In portraying the comical and romantic relationship between the beautiful American
teacher and the Brazilian lawyer, how much did you draw directly from your own experience,
being married to an American actress?
A lot. Most of the linguistic gags in Bossa Nova come from my own experience with my wife
(actress Amy Irving), since she is American and I am Brazilian. One of the main
differences in our cultures, for instance, is the use of the word LOVE, as you can see in
the movie. In America this word has a less intense connotation than in a Latin Country.
People say 'I love you' at the end of a phone call, meaning 'good bye'. But for a Latin
man to say 'I love you' it's an epic thing. The word LOVE has an immense power and is very
very meaningful. It's a word that I said maybe ten times in my whole life, only when I
really meant it from the deep of my heart.
Rio de Janeiro seems to be for you the same that Manhattan is for Woody Allen ...
In a way it is really so. Bossa Nova is a sort of a love letter from me to Rio because
after 10 years of being away from it and living in America, I miss it terribly. I miss its
music, its cuisine and so many other things. The idea for Bossa Nova was sparked by two
Brazilian songs: one called Useless Landscape and another called Wave. They both describe
the difficulty of living in Rio alone, because it's almost impossible to endure it's
immense beauty if you don't have a lover to share it with.
The movie is dedicated to Antonio Carlos Jobim, author of so many magnificent songs,
and to Françoise Truffaut, but there's also a lot of touches of the cinema of Howard
Hawks and Ernst Lubitsch in it...
This film is a bit of a paradox because of all my films it is definitely the most American
one, but it's all shot in Rio and mostly spoken in Portuguese. That's because I wanted to
make a comedy set in my country but in the style of the old American comedies of the 40s
and 50s. I love those kind of films, the screwball comedies made after the War, with Cary
Grant, Gregory Peck and Jimmy Stewart. It was a special kind of cinema where the love
story was contrasted and supported by a lot of irony and sense of humour. Being a movie
called Bossa Nova I felt I had to dedicate it to Jobim, while Truffaut is my favourite
director. I say he is, because for me he is still with us, through his movies. I love his
cinema, all of it, for its infinite lightness and true romantic spirit. Truffaut was a
real romantic because he was so suspicious of it and in this attitude of his there was
such a profound irony.
Most of the comical situations in the movie are due to the clash between different
cultures and languages, and also to the misunderstandings generated by the internet...

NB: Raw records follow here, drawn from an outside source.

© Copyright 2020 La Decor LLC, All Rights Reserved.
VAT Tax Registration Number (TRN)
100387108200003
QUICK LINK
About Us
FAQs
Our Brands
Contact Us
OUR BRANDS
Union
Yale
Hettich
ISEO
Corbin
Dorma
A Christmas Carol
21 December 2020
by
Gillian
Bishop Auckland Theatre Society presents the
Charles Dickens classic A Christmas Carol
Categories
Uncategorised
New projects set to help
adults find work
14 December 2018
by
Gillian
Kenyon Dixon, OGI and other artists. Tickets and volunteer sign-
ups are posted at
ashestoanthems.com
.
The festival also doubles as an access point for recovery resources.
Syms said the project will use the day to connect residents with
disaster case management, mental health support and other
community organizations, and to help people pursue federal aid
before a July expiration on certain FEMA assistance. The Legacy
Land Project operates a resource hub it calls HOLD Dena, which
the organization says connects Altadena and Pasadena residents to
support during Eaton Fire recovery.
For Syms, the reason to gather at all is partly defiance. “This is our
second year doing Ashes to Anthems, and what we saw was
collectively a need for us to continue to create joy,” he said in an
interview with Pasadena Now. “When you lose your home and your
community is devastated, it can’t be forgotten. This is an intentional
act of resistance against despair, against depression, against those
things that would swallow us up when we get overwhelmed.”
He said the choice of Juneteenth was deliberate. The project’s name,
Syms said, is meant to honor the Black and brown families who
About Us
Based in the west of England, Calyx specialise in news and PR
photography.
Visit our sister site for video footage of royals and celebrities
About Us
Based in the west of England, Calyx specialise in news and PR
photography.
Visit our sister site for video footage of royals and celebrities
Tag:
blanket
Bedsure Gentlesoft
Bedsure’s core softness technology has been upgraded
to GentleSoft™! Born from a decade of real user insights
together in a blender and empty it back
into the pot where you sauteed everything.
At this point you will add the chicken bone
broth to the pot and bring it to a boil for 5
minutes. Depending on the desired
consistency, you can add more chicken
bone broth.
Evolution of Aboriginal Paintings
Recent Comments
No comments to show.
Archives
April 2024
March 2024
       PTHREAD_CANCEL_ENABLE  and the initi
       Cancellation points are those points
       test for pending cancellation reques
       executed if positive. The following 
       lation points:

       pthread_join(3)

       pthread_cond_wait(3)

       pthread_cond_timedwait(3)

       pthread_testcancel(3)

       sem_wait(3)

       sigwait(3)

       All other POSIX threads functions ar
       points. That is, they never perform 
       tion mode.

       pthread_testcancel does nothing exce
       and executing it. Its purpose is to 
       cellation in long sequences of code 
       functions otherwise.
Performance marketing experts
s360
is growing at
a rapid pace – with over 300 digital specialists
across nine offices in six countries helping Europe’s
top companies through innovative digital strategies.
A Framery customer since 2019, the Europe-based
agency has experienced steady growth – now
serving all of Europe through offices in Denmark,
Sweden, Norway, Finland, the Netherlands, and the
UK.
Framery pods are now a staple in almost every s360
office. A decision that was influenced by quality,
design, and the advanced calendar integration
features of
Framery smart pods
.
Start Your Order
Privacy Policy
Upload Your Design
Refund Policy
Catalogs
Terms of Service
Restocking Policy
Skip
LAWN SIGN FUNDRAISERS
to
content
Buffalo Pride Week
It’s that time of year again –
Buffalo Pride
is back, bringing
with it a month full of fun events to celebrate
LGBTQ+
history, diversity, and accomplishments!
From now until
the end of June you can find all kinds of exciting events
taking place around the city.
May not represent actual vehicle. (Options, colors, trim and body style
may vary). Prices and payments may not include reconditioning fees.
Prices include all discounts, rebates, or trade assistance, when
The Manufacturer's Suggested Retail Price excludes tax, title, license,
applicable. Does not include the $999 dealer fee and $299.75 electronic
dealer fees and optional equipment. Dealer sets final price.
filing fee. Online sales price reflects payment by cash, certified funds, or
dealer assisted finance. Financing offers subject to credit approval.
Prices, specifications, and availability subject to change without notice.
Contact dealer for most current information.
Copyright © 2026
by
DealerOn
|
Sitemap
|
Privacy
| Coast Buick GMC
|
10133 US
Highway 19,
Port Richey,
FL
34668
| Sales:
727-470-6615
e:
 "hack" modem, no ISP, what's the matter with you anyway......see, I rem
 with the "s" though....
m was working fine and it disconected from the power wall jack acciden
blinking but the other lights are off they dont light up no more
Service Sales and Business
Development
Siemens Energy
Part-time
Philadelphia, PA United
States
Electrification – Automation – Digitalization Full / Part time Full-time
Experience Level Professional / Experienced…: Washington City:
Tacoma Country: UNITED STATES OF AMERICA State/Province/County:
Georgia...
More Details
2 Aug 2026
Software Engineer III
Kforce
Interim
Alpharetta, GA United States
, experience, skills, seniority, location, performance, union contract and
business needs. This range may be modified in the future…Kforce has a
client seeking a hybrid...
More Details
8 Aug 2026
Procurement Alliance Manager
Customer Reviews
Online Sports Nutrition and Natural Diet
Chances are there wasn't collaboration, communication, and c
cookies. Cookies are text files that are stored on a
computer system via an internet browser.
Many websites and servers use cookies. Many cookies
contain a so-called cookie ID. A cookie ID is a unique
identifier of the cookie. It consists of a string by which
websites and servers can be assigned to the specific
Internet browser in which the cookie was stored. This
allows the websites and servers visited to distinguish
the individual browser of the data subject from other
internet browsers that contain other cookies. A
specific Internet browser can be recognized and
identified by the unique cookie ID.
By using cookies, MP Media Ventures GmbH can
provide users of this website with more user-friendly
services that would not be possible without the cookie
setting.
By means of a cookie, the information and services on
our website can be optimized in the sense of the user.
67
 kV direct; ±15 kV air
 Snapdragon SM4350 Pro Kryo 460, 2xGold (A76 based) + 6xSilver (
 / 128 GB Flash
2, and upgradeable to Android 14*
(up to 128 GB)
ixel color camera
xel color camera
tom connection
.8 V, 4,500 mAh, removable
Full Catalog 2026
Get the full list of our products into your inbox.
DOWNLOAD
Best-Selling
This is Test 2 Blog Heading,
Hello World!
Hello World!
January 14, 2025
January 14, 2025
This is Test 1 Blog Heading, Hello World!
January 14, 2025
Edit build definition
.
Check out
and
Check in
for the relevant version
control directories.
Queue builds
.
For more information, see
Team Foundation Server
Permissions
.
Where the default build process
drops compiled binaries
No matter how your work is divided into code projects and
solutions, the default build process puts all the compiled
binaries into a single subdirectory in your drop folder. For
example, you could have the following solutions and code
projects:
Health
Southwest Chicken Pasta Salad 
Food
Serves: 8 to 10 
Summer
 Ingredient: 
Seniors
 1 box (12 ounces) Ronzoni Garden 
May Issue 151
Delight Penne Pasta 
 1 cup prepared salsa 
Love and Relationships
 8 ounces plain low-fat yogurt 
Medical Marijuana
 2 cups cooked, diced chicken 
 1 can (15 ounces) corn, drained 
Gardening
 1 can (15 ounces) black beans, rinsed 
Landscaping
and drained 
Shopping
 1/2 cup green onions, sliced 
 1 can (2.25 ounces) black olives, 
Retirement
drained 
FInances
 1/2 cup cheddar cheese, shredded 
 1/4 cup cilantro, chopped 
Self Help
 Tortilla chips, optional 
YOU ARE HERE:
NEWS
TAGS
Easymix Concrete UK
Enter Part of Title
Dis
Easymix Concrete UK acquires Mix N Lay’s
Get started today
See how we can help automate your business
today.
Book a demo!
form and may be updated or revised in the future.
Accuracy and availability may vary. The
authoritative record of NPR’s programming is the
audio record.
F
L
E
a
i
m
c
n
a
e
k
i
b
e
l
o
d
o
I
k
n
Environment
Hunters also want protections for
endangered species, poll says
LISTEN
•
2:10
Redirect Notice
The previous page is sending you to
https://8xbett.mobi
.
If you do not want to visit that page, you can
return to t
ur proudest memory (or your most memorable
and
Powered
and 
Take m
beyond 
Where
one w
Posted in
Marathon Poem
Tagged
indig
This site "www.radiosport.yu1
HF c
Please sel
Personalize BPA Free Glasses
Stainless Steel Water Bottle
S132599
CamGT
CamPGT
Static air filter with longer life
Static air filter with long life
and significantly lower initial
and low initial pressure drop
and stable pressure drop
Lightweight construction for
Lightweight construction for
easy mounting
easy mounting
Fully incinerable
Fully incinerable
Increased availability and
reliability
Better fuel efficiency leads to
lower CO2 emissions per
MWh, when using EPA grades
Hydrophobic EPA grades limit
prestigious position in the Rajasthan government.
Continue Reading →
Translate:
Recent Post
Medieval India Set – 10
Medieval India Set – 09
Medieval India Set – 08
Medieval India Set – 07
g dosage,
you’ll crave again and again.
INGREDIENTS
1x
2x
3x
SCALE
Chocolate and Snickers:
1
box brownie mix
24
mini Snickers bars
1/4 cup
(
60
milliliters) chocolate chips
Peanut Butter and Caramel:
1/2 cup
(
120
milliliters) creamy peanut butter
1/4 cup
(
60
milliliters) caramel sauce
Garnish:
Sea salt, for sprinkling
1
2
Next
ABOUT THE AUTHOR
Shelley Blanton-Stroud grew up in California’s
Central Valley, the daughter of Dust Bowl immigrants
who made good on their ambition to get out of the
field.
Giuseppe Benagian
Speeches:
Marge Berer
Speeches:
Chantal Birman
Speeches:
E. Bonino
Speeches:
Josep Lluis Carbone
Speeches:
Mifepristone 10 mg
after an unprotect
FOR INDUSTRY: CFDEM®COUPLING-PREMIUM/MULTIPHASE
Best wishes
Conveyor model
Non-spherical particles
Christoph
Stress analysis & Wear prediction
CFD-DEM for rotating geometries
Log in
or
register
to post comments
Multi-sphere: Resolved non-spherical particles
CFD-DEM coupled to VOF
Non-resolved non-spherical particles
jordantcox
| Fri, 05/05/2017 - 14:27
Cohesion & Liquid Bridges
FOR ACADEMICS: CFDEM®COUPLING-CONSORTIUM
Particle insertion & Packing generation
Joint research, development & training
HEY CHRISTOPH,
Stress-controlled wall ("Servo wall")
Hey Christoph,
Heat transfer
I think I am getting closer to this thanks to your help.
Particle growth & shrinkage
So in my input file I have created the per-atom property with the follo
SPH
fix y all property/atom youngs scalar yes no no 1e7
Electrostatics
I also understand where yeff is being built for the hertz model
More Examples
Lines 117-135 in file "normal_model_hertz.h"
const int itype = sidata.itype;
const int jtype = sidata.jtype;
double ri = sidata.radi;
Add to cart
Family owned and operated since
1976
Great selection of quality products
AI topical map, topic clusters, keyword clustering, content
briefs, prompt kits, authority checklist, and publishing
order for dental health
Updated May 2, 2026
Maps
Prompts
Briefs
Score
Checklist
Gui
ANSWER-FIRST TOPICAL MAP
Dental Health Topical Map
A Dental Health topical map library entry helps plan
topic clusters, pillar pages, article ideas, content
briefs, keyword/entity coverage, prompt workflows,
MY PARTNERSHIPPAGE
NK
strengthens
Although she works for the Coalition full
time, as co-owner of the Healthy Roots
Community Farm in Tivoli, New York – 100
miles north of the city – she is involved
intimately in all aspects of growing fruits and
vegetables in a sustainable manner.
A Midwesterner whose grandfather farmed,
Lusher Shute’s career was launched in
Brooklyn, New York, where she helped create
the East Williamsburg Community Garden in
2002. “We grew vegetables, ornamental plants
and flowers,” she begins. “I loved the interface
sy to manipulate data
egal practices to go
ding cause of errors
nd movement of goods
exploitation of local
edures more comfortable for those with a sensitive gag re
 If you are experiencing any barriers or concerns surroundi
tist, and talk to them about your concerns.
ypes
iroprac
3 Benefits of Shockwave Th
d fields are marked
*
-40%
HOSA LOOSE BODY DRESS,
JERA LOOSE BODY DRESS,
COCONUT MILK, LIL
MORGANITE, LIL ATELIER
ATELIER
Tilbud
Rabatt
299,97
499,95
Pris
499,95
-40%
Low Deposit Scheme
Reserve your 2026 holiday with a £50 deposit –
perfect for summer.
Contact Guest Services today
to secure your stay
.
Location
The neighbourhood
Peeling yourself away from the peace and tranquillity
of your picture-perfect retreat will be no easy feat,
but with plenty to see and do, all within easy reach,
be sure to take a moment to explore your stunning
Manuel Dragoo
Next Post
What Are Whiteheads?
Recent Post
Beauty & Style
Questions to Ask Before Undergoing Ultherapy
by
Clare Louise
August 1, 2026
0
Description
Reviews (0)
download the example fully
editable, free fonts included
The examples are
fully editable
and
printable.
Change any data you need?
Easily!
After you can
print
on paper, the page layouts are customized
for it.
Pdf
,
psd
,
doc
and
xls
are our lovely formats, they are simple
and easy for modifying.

That's my favourite part of the film: that funny relationship that goes on between the two
internet lovers, because beside being an extremely new phenomenon, it gives you a lot of
comical starting points to write funny scenes based on misunderstandings, anonymity, and
fake identities. The internet is an extraordinary medium that gives people the chance to
meet even if they live on different sides of the world, but it also allows so many
mistakes and misunderstandings that aren't always a negative thing. Actually the net can
cause disillusionment but also positive surprises. And love, for me, is often the result
of mistakes and surprises!
Do you chat on internet?
I have actually just started two months ago. It's fun but I don't have much time for it. I
use the net mostly for work purposes.
And would you look for romance in the net?
I don't know... the net is interesting and inviting but it can also be quite perverse,
because at the beginning you're totally safe, hidden behind your anonymity, nobody knows
who you really are or what you look like and you can let go of your inhibitions and feel
very free, but after a while, if you want a real relationship and not just a virtual one,
you have to actually meet the other person and that's where the problems usually start. Or
maybe not, and everything works just wonderfully. Who can say what can happen?